◆ Supplied records:
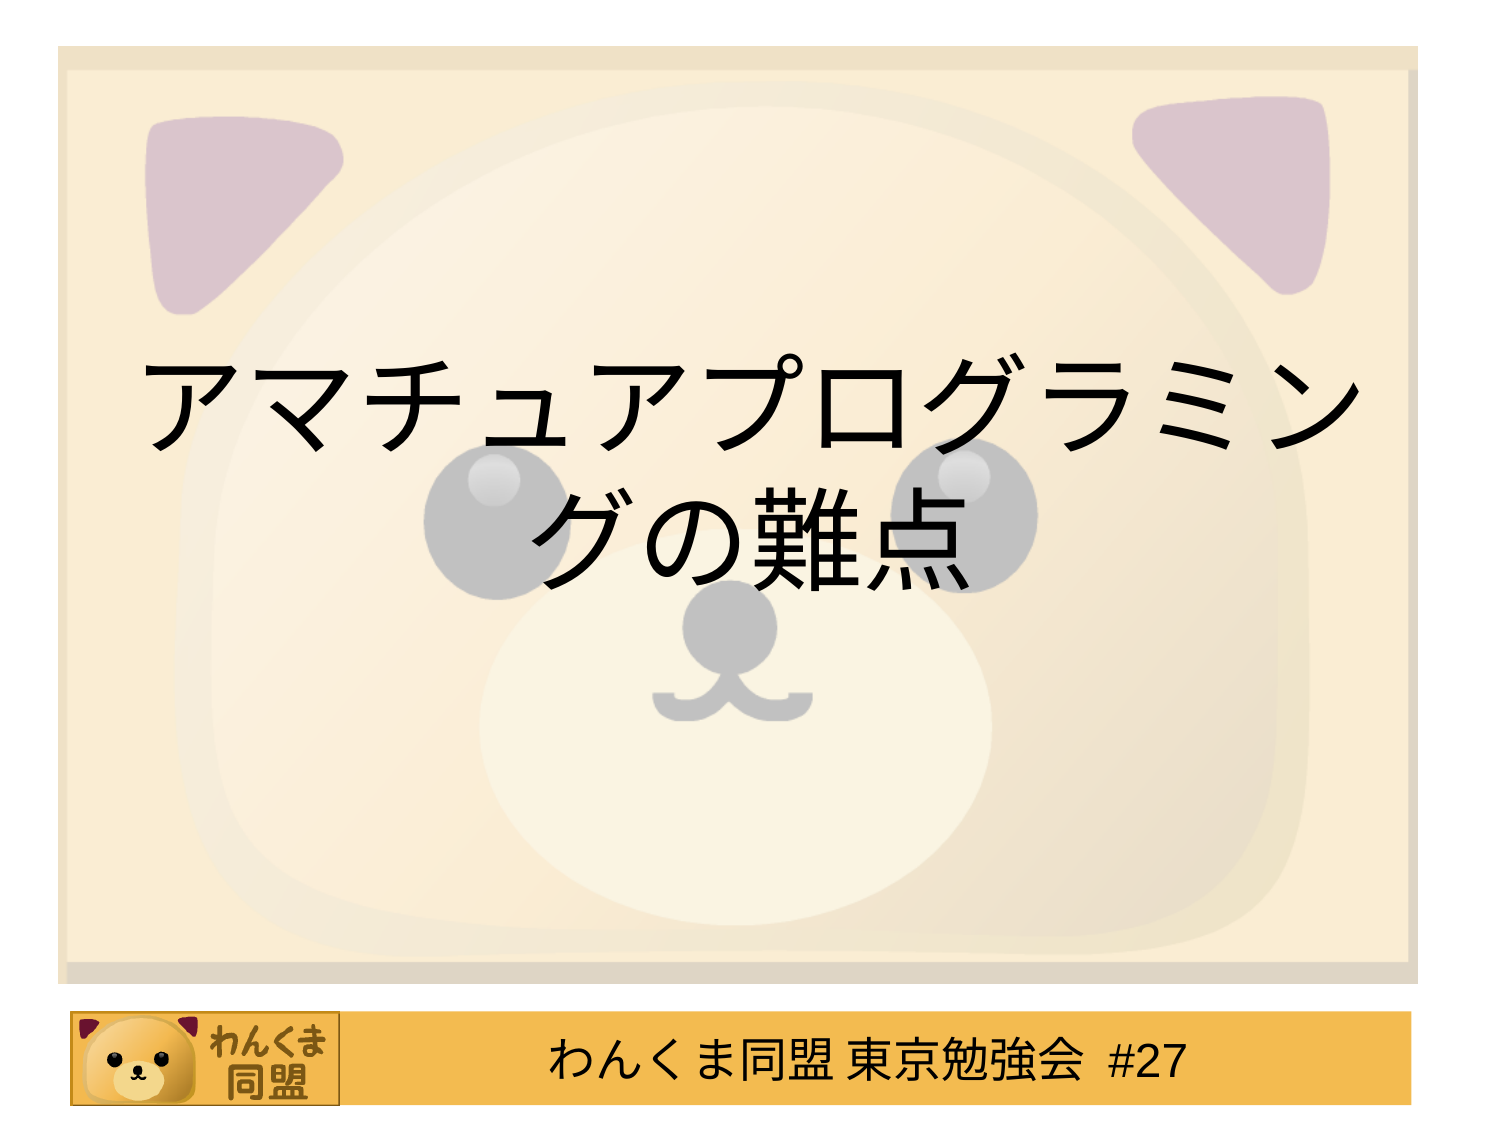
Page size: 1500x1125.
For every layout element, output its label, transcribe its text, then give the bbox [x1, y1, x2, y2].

title アマチュアプログラミングの難点 [112, 349, 1388, 591]
picture [58, 46, 1418, 984]
picture [70, 1011, 340, 1106]
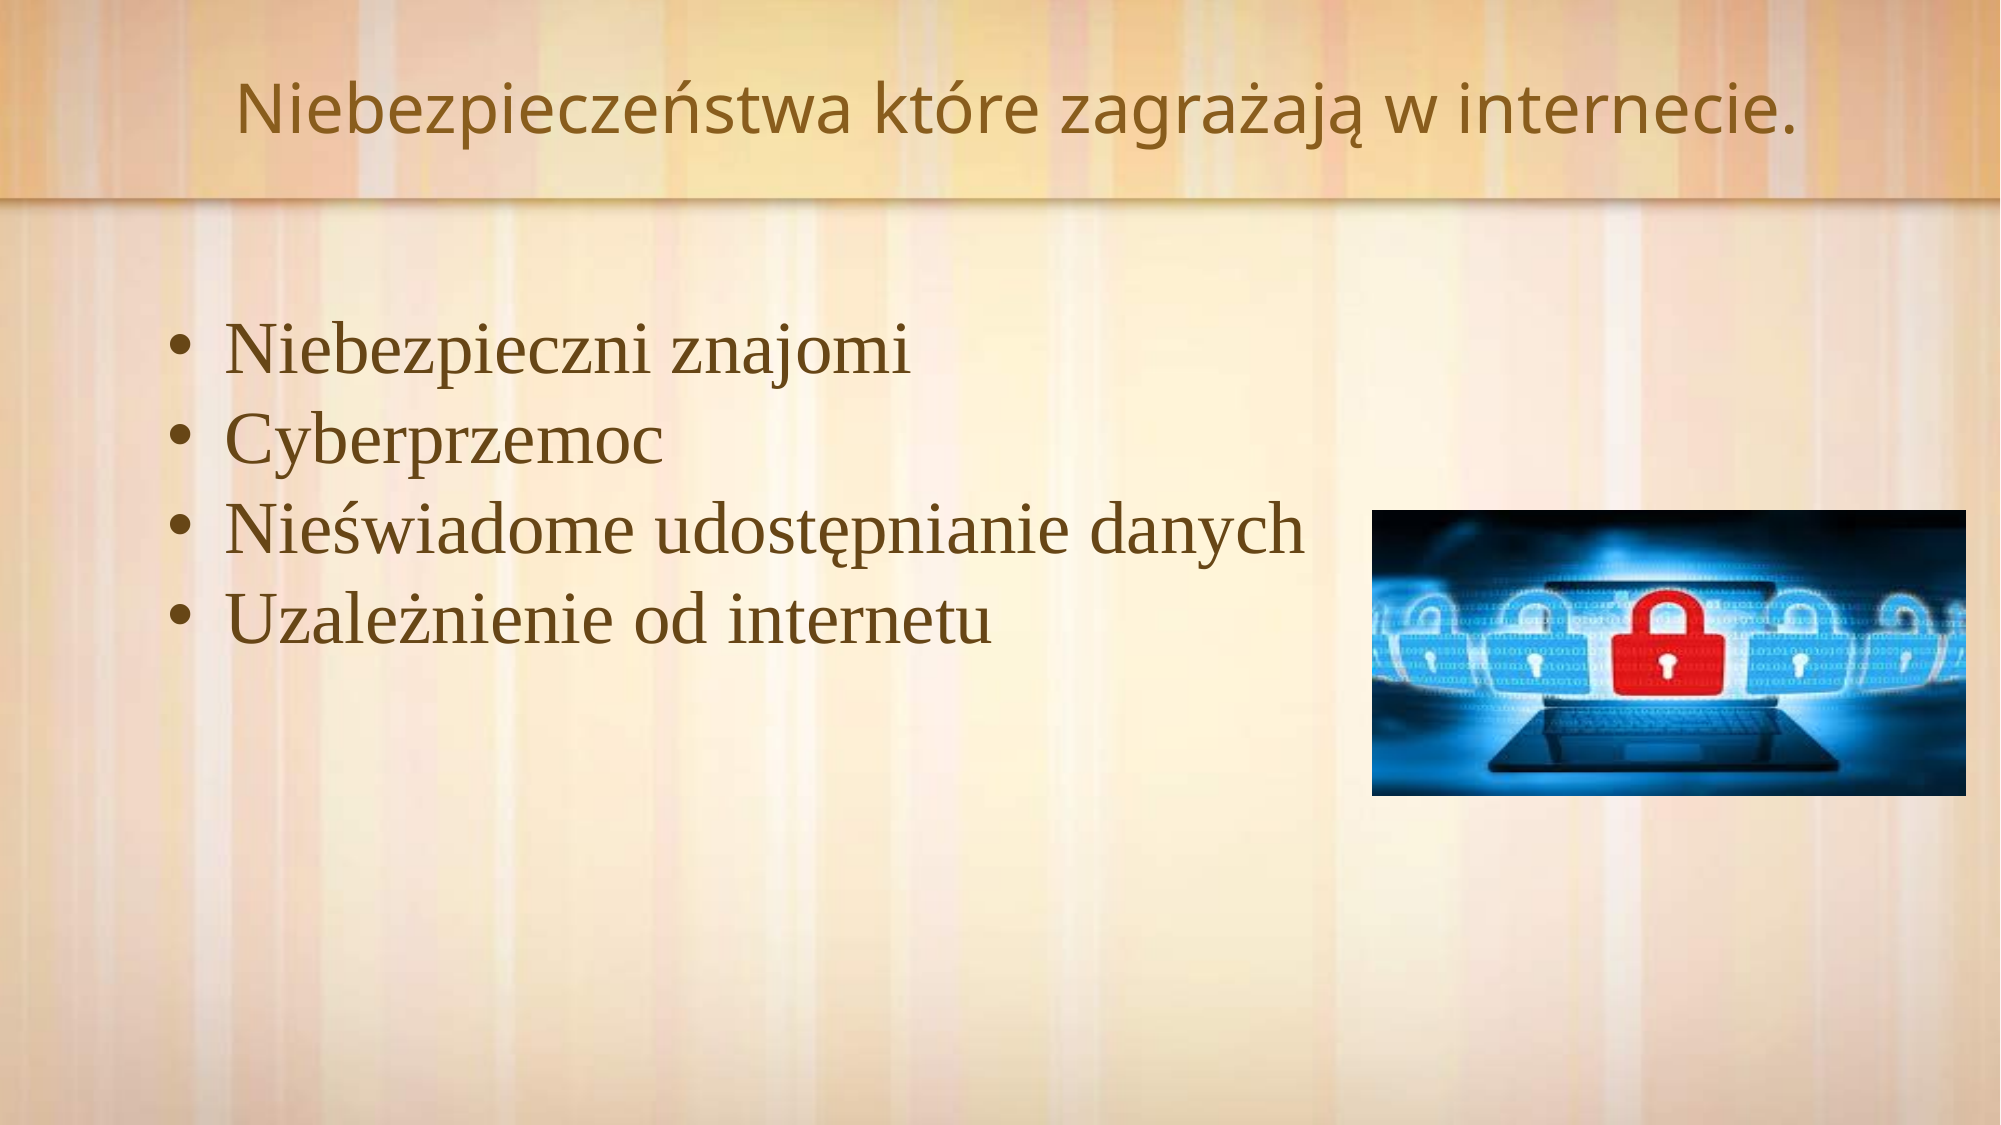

◆ Work request: Leave every picture out. Retype the remaining data exactly.

◆ Written answer:
Page size: 1500x1125.
For every layout element, output its label, transcribe its text, then give the bbox [x1, y1, x2, y2].

title アマチュアプログラミングの難点 [112, 349, 1388, 591]
picture [58, 46, 1418, 984]
picture [70, 1011, 340, 1106]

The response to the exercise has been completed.